19. Our author having fully satisfied himself by these and many other experiments, what the result is of mixing together all the prismatic colours; he proceeds in the next place to examine, whether this appearance of whiteness be raised by the rays of these different kinds acting so, when they meet, upon one another, as to cause each of them to impress the sense of whiteness upon the optic nerve; or whether each ray does not make upon the organ of sight the same impression, as when separate and alone; so that the idea of whiteness is not excited by the impression from any one part of the rays, but results from the mixture of all those different sensations. And that the latter sentiment is the true one, he evinces by undeniable experiments.

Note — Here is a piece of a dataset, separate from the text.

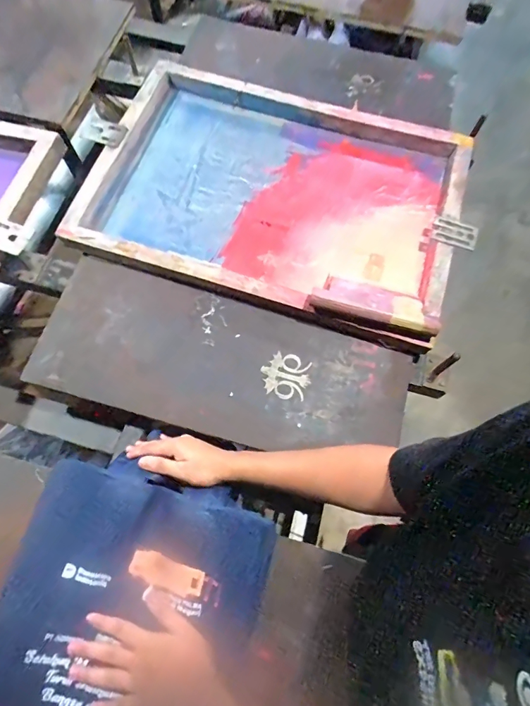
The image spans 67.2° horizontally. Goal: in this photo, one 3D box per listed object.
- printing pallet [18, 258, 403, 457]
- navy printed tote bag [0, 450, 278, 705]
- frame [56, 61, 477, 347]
[{"bbox_3d":[-0.069,0.013,0.647,0.585,0.024,0.222,17,76,4],"label":"printing pallet"},{"bbox_3d":[-0.185,0.368,0.483,0.306,0.057,0.415,15,68,4],"label":"navy printed tote bag"},{"bbox_3d":[0.017,-0.292,0.718,0.664,0.060,0.444,17,68,5],"label":"frame"}]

20. In particular the foregoing experiment[290], wherein the convex glass was used, furnishes proofs of this: in that when the paper is brought into the situation θ γ η ϰ, beyond, beyond N the colours, that at N disappeared, begin to emerge again; which shews that by mingling at N they did not lose their colorific qualities, though for some reason they lay concealed. This farther appears by that part of the experiment, when the paper, while in the focus, was directed to be enclined different ways; for when the paper was in such a situation, that it must of necessity reflect the rays, which before their arrival at the point N would have given a blue colour, those rays in this very point itself by abounding in the reflected light tinged it with the same colour; so when the paper reflects most copiously the rays, which before they come to the point N exhibit redness, those same rays tincture the light reflected by the paper from that very point with their own proper colour.

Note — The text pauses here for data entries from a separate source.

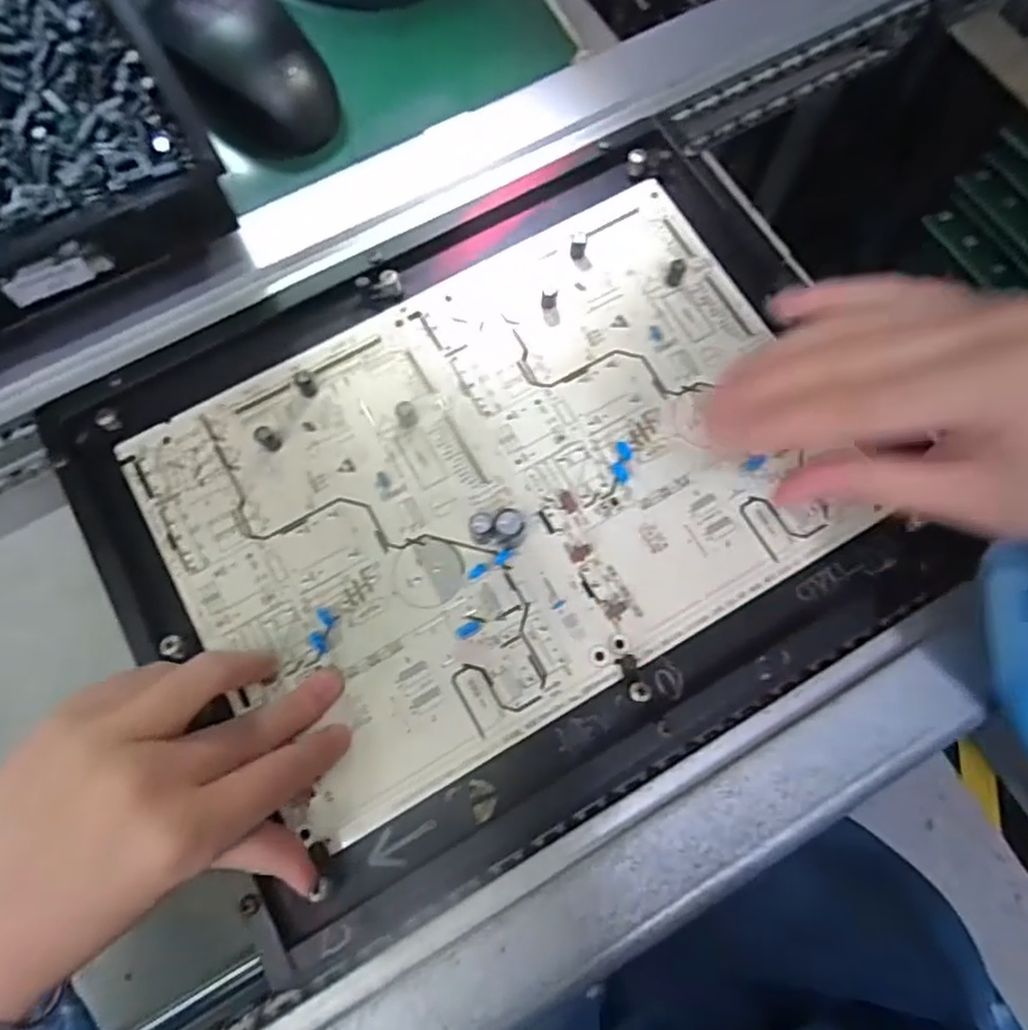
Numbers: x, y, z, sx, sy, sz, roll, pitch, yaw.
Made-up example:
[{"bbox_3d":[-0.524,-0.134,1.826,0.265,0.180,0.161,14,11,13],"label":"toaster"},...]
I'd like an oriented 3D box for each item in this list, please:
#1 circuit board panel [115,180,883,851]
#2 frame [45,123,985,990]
[{"bbox_3d":[-0.005,-0.018,0.306,0.277,0.010,0.194,-29,74,-8],"label":"circuit board panel"},{"bbox_3d":[0.002,-0.013,0.303,0.319,0.019,0.260,-27,74,-8],"label":"frame"}]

21. There is a certain condition relating to sight, which affords an opportunity of examining this still more fully: it is this, that the impressions of light remain some short space upon the eye; as when a burning coal is whirl’d about in a circle, if the motion be very quick, the eye shall not be able to distinguish the coal, but shall see an entire circle of fire. The reason of which appearance is, that the impression made by the coal upon the eye in any one situation is not worn out, before the coal returns again to the same place, and renews the sensation. This gives our author the hint to try, whether these colours might not be transmitted successively to the eye so quick, that no one of the colours should be distinctly perceived, but the mixture of the sensations should produce a uniform whiteness; when the rays could not act upon each other, because they never should meet, but come to the eye one after another. And this thought he executed by the following expedient[291]. He made an instrument in shape like a comb, which he applied near the convex glass, so that by moving it up and down slowly the teeth of it might intercept sometimes one and sometimes another colour; and accordingly the light reflected from the paper, placed at N, should change colour continually. But now when the comb-like instrument was moved very quick, the eye lost all preception of the distinct colours, which came to it from time to time, a perfect whiteness resulting from the mixture of all those distinct impressions in the sensorium. Now in this case there can be no suspicion of the several coloured rays acting upon one another, and making any change in each other’s manner of affecting the eye, seeing they do not so much as meet together there.